Drawing A Picture
by digby
McJoan reports:
The Obama administration has already sent a sternly-worded letter to Anthem Blue Cross over the company’s excessive rate increase for individual policy holders in California. How excessive? Up to 39 percent. But that’s not all. Anthem Blue Cross and Blue Shield also informed their customers that they are changing their practice of adjusting rates annually, and as of now are reserving the right to raise premiums basically whenever they feel like it.
There’s little beyond sternly-worded letters that the administration can do, other than something like maybe advocating strongly for some kind of legislative remedy, say in the form of serious competition to private insurers in the form of a robust public option for health insurance. But there’s something Congress can do, and that’s put the insurers on the hot seat and investigate.
And apparently, they are going to do just that.
It seems as if this would have been a very good thing to do before the health care debate even started. Indeed, it would have been a good thing to do constantly since 2007, when the Democrats took the majority.
There was an assumption that the country truly understood the problem with the health care system and felt their own vulnerability to its excesses. Maybe everyone assumed people pay really close attention to the presidential debates and sign on to all the details of the various platforms of the candidates. Or perhaps they just thought that everybody in the country had seen Sicko (if only.) Whatever the case, the politicians erred in not illustrating the problems in living color, over and over again, in a sustained education campaign before they attempted a comprehensive overhaul.

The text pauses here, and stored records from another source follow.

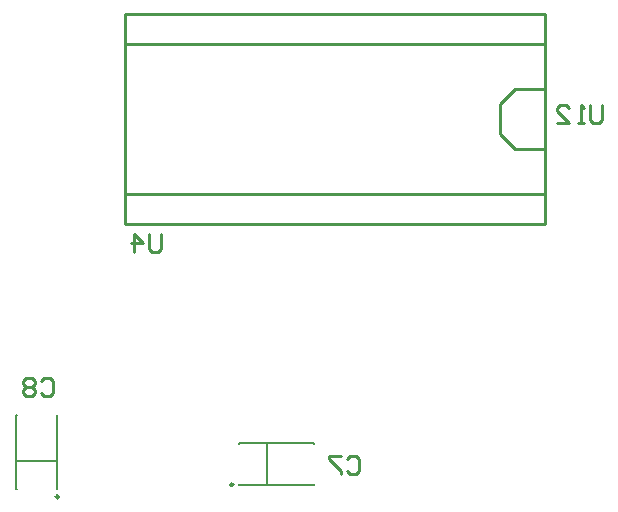
<source format=gbo>
G04 Layer_Color=32896*
%FSAX44Y44*%
%MOMM*%
G71*
G01*
G75*
%ADD56C,0.2500*%
%ADD57C,0.2540*%
%ADD58C,0.2000*%
D56*
X00655017Y00994426D02*
G03*
X00655017Y00994426I-00001247J00000084D01*
G01*
X00802720Y01004850D02*
G03*
X00802720Y01004850I-00001250J00000000D01*
G01*
D57*
X00711200Y01377950D02*
X01066800D01*
X00711200Y01250950D02*
X01066800D01*
X00711200Y01225550D02*
X01066800D01*
X00711200D02*
Y01403350D01*
X01066800D01*
Y01225550D02*
Y01403350D01*
X01028700Y01301750D02*
X01041400Y01289050D01*
X01028700Y01301750D02*
Y01327150D01*
X01041400Y01339850D01*
Y01289050D02*
X01066800D01*
X01041400Y01339850D02*
X01066800D01*
X01115060Y01325875D02*
Y01313179D01*
X01112521Y01310640D01*
X01107442D01*
X01104903Y01313179D01*
Y01325875D01*
X01099825Y01310640D02*
X01094747D01*
X01097286D01*
Y01325875D01*
X01099825Y01323336D01*
X01076972Y01310640D02*
X01087129D01*
X01076972Y01320797D01*
Y01323336D01*
X01079511Y01325875D01*
X01084590D01*
X01087129Y01323336D01*
X00640083Y01092196D02*
X00642623Y01094735D01*
X00647701D01*
X00650240Y01092196D01*
Y01082039D01*
X00647701Y01079500D01*
X00642623D01*
X00640083Y01082039D01*
X00635005Y01092196D02*
X00632466Y01094735D01*
X00627387D01*
X00624848Y01092196D01*
Y01089657D01*
X00627387Y01087117D01*
X00624848Y01084578D01*
Y01082039D01*
X00627387Y01079500D01*
X00632466D01*
X00635005Y01082039D01*
Y01084578D01*
X00632466Y01087117D01*
X00635005Y01089657D01*
Y01092196D01*
X00632466Y01087117D02*
X00627387D01*
X00899163Y01026156D02*
X00901702Y01028695D01*
X00906781D01*
X00909320Y01026156D01*
Y01015999D01*
X00906781Y01013460D01*
X00901702D01*
X00899163Y01015999D01*
X00894085Y01028695D02*
X00883928D01*
Y01026156D01*
X00894085Y01015999D01*
Y01013460D01*
X00741680Y01216655D02*
Y01203959D01*
X00739141Y01201420D01*
X00734062D01*
X00731523Y01203959D01*
Y01216655D01*
X00718827Y01201420D02*
Y01216655D01*
X00726445Y01209037D01*
X00716288D01*
D58*
X00618770Y01001010D02*
X00619270D01*
X00653270D02*
X00653770D01*
X00618770Y01024510D02*
X00653770D01*
X00618770Y01064010D02*
X00619270D01*
X00653270D02*
X00653770D01*
Y01001010D02*
Y01064010D01*
X00618770Y01001010D02*
Y01064010D01*
X00807970Y01039350D02*
Y01039850D01*
Y01004850D02*
Y01005350D01*
X00831470Y01004850D02*
Y01039850D01*
X00870970Y01039350D02*
Y01039850D01*
Y01004850D02*
Y01005350D01*
X00807970Y01004850D02*
X00870970D01*
X00807970Y01039850D02*
X00870970D01*
M02*

</source>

People know something’s wrong. But the problem is that most of them are working and have insurance, which means it is an abstract problem that they don’t personally face. The job of the politicians was to 1) make the moral case for not allowing your fellow citizens to be completely destroyed, physically and financially, because they have the bad luck to get sick and 2) to illustrate how easily it could happen to anyone.
It’s tough to do in an era of self-centered conservatism, so they tried to make it about the nation’s well being as a whole. But that’s not a case that’s easily sold in a political environment that’s been drenched in incoherent conservative cant for decades and which holds as an article of faith that taxes are the major cause of economic insecurity and cutting spending will result in better benefits.
I don’t know if these hearings will help pass health care reform this year. I no longer have any sense of whether that is going to happen or not. But the problem isn’t going away and so regardless of its immediate chances for passage, the Democrats have to keep trying to educate people about the issue. It’s overdue.